There were two main forms of low-rate impact damage of PCBN tools in the intermittent machining of hardened steel: (1) the conchoidal damage of the rake face (as shown in Figure 16b); (2) the larger damaged area of the flank face (as shown in Figure 16c). The conchoidal damage of the rake face was mainly caused by the improper selection of feed and cutting depth at a small cutting speed. This form of damage was mainly caused by mechanical impact. The larger damaged area of the flank face was caused by the bending stress of the cutter, which was greater than the bending strength of the tool material itself [31].

The wear mechanism of the flank was detailed in Section 3.5.

PCBN tools can resist high-temperature wear at high speed. However, in intermittent machining, the tool was subjected to alternating thermal load and impact load, which led to fatigue crack of the tool after a certain period of stable cutting. The crack extension led to high-speed fatigue damage of the cutter, as shown in Figure 16e.

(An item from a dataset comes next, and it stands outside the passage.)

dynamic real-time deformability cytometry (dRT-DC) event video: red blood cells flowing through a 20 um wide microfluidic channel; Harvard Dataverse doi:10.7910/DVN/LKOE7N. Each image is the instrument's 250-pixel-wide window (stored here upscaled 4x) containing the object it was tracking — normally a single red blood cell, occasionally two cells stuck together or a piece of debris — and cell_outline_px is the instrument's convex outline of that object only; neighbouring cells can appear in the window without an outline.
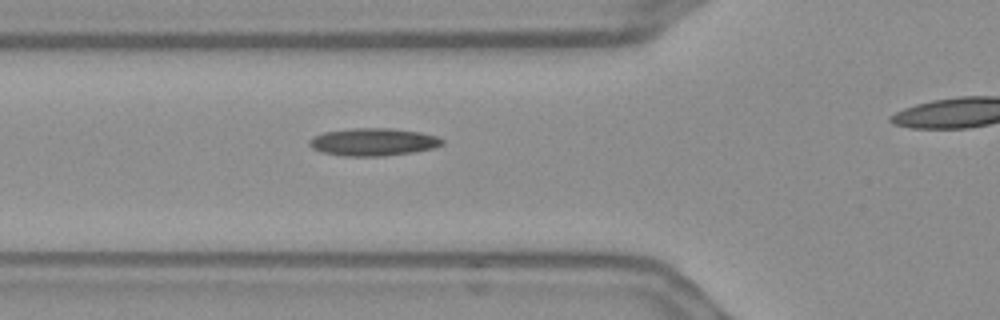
{"species": "Egyptian fruit bat (a non-hibernating species)", "species_latin": "Rousettus aegyptiacus", "temperature_condition": "warm", "stored_images_in_passage": 38, "camera_frame_rate_fps": 3000, "um_per_image_px": 0.085, "frame": {"image": 1, "passage_image": 12, "time_ms": 3.667, "image_size_px": [1000, 320], "cell_outline_px": [[444, 144], [432, 148], [412, 152], [384, 156], [344, 156], [320, 152], [312, 148], [308, 144], [308, 140], [312, 136], [324, 132], [352, 128], [392, 128], [420, 132], [436, 136], [444, 140]], "centroid_in_image_um": [31.68, 12.06], "position_along_channel_um": 94.1, "area_um2": 21.5}}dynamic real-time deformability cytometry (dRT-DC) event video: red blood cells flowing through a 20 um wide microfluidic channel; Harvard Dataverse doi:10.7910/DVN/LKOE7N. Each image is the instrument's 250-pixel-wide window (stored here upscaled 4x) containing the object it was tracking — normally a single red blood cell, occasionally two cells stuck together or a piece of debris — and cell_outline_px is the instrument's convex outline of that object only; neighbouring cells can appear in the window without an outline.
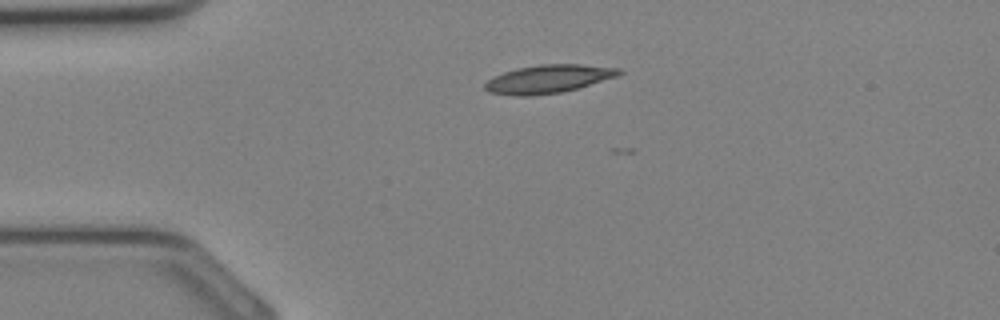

4. Conclusions and Outlook

The cutting performances (cutting force, chip, surface quality, tool life) and the wear/damage characteristics of PCBN tools were investigated for the intermittent machining of hardened steel (Cr12MoV, 59HRC). The main conclusions were as follows:

• Based on the evaluation indexes of cutting force, surface quality, chip morphology, and cutting temperature, it was concluded that the cutting performance of the PCBN tool was better than that of the coated cemented carbide tool.
• A combination of oxidation wear, adhesive wear, and diffusion wear was believed to control the flank wear of the PCBN cutting tool.
• The main failure modes of the PCBN tool in the machining of hardened steel at low speed were tool micro-chipping, and low-rate impact damage of the rake face and the flank face. The main failure modes of the PCBN tool in the machining of hardened steel at high speed were flank wear and high-rate fatigue damage.
• The PCBN tool’s life is affected by the cutting speed. When the cutting speed was greater than 150 m/min, the PCBN tool’s life was better than that of the carbide tool. Meanwhile, PCBN tools should be avoided at low cutting speeds.
• The sawtooth pitch of chip increased with the increase in cutting speed. The reason was that the increase in cutting speed made the shear slip more easily during chip formation, which led to the increase in sawtooth degree.
• When the PCBN tool was used to machine hardened steel, the cutting temperature was higher at the smaller chip thickness. The reason was that the action mechanism between the cutter and the workpiece was mainly ploughing and extrusion in the place where the chip thickness was small. Because the size of chip section was small, the excessive heat generated by ploughing and extrusion could not be discharged in time and, thus, the chip color was deepened.